ROW spacings have been confirmed as a key determinant of yield in pulse crops with Queensland research showing grain production is maximised when rows are closer together.
Queensland Department of Agriculture and Fisheries senior extension officer, Kerry McKenzie, Toowoomba, told growers at a field day run by the Australian Mungbean Association at Warwick that trials had shown a strong correlation between narrow row spacings and higher yields.
“Row spacings of 25 centimetres have given us peak yields in all situations with all crops in all seasons,” he said.
“We have had mungbean yields up to 2.5 tonnes/hectare and mungbean yields of 0.5t/ha, but in all those situations it is the narrow rows that have given the best yields.”
Mr McKenzie said it wasn’t always practical for farmers to sow on rows as narrow as 25cm, but they should aim to minimise row spacings as much as possible.
“The peak yields have always come at 25cm rows, but 50cm is a good compromise. There is always a compromise in a farming system with what you can and can’t do with things like machinery and stubble loads, so whatever you can do to get your rows closer together is going to give a yield increase,” he said.
Mr McKenzie said with earlier work confirming that narrow row spacings produced higher yields, he was now looking into why those crops were yielding more and where that yield was coming from.
“We have 25cm and 50cm trials to look at biomass and how well that biomass converts to yield,” he said.
“We are also using irrigation versus dryland to drive differences. We know it will yield more when we irrigate, but where is that yield coming from and how much of that extra biomass is being converted to grain – in other words, what is the harvest index?”
Mr McKenzie said last year’s trial, which had three different times of sowing (the start of December; mid-January; and start of February) showed that time of sowing had a significant effect on yield.
“We got the best yields with the mid-January planting. However, the third planting in February actually produced more biomass – it produced more plant but didn’t convert it to yield,” he said.
“With the mid-January sowing we got yields of up to 2.5t/ha under irrigation whereas in the February sowing it was down to about 1.5t/ha and there was no difference between irrigated and dryland. There were differences in biomass, but couldn’t convert it to yield.
“I think one of the reasons is it was flowering in April and was harvested in May when we ran into cool weather. A lot of the minimum temperatures were below 15 degrees and we weren’t able to convert that biomass into yield.”
Mr McKenzie said he was also looking into one of the other drivers of yield – where is the crop getting its water from?
He is running trials with neutron probes in selected plots on 25cm and 1-metre rows. There are two probes per plot looking at the root profile and water extraction in the row.
There are access tubes in the row and also half way between the rows to see where the crop is taking its water from, to what depth and how wide.
“One of the interesting things we found last year is the 25cm rows always yielded better and extracted slightly more water, but when you looked at the 1m row spacings and compared the tubes in the plots, more water from the top levels was disappearing out of the interrow space,” he said.

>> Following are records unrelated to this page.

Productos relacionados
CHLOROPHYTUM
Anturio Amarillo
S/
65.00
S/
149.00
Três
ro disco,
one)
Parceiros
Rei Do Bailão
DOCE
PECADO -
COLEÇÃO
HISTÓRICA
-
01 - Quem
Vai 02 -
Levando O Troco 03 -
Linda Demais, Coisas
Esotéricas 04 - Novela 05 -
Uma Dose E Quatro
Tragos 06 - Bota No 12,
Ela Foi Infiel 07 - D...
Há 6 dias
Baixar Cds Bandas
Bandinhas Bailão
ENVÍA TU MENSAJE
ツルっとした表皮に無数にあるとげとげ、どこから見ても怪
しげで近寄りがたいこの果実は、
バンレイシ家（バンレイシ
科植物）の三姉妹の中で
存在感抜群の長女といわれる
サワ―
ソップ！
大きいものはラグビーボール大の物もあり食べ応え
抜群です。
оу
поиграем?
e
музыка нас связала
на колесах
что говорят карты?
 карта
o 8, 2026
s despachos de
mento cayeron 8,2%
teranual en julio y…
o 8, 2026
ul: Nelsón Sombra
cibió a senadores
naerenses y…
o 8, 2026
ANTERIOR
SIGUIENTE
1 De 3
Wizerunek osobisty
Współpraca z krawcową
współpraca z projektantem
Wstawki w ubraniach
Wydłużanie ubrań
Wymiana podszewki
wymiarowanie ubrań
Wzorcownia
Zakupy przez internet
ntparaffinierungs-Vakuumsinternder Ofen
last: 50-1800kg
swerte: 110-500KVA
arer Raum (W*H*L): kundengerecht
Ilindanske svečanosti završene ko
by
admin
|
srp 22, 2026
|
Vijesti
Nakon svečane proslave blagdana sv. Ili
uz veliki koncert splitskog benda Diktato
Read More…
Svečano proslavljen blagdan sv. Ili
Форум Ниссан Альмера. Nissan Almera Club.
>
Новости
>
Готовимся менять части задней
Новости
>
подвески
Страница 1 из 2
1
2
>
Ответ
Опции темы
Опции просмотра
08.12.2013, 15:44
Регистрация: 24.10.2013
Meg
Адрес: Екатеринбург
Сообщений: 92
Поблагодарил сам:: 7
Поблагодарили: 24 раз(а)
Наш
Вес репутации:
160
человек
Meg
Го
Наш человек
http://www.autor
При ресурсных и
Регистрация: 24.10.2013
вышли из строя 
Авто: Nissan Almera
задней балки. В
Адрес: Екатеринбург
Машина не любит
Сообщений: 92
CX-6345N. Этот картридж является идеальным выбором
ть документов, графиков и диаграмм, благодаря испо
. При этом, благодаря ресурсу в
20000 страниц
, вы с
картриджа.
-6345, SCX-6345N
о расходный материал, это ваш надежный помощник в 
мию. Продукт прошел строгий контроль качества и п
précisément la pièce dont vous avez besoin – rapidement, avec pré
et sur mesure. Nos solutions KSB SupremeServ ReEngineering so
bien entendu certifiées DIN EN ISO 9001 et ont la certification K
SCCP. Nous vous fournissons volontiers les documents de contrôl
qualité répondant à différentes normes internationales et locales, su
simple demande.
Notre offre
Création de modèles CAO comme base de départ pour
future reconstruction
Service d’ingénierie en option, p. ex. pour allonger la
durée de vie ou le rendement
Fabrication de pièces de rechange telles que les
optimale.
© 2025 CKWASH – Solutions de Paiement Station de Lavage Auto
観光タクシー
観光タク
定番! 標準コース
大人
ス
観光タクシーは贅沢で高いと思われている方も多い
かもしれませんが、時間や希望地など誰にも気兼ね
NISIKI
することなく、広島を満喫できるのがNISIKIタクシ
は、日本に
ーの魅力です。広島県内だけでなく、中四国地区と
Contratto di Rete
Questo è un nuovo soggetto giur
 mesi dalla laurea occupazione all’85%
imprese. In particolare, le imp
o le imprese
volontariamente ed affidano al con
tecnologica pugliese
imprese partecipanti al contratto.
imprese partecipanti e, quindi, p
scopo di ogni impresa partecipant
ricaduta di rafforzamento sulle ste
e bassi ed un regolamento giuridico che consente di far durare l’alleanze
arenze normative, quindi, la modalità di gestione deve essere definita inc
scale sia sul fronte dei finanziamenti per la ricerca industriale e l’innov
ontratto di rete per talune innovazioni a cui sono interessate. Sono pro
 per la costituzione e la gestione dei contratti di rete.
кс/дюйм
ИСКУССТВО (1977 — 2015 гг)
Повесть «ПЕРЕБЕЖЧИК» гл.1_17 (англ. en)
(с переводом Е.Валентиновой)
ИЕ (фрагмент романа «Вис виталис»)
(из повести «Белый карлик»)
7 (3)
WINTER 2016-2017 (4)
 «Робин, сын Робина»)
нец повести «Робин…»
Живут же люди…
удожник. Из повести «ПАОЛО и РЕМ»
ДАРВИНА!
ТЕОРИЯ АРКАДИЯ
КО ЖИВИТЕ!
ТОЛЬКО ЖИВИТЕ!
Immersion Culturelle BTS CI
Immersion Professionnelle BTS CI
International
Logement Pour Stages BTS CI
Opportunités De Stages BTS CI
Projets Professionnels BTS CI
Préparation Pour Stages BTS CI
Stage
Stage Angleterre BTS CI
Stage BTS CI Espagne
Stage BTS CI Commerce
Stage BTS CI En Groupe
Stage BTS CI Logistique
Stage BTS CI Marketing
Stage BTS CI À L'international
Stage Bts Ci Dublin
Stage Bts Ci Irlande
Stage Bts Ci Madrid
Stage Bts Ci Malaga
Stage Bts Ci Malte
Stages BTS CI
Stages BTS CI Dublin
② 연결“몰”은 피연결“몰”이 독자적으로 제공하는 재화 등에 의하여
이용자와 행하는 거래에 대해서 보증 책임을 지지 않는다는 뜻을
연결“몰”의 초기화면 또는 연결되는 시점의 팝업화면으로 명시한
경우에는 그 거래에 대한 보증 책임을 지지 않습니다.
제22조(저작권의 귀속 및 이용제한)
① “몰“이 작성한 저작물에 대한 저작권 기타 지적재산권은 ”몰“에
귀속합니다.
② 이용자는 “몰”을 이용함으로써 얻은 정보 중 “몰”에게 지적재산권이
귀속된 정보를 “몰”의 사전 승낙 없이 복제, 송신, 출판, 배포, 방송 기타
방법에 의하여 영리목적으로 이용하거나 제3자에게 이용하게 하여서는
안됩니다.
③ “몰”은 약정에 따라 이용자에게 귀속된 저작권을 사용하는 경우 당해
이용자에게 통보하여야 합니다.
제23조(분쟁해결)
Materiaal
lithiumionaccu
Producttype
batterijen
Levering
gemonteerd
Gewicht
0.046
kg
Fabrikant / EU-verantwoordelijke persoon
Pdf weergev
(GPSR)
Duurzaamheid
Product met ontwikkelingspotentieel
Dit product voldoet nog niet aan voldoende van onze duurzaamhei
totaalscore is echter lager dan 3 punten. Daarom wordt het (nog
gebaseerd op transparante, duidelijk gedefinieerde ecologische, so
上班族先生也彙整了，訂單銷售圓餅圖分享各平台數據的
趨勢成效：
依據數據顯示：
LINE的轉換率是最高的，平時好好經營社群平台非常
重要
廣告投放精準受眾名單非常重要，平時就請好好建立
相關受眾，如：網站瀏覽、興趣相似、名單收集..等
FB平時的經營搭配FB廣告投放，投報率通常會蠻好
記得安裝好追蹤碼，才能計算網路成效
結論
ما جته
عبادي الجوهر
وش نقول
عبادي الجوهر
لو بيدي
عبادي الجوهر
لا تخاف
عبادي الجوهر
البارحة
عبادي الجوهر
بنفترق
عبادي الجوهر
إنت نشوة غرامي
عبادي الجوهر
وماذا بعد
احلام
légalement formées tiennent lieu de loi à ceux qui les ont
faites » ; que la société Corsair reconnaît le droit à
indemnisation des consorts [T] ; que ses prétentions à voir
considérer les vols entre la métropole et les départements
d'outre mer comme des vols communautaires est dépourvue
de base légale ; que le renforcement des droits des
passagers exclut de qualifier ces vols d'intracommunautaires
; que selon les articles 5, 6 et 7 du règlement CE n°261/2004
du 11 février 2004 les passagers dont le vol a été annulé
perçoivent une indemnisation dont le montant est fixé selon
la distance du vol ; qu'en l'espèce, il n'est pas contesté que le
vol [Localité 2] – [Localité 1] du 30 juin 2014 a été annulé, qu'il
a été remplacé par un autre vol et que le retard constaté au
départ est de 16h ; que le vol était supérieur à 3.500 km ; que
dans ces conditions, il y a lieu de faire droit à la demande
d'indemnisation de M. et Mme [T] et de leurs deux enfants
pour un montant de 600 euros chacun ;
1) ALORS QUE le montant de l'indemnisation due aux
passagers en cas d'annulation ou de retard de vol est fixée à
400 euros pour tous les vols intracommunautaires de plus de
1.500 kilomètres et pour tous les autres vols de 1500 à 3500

“You would think water extraction would be higher where most of the roots are within a row, but that wasn’t the case down to about 50cm. There was more water disappearing from the interrow space that from within the row. I think a lot of that has to do with evapotranspiration.
“In the 25cm rows the plants cover the whole plot whereas with the 1m rows there is a big gap between the rows, leaving the ground open for the sun to remove water through evaporation.
“At the lower depths within the profiles, the extraction amounts even out between the rows and on the rows.”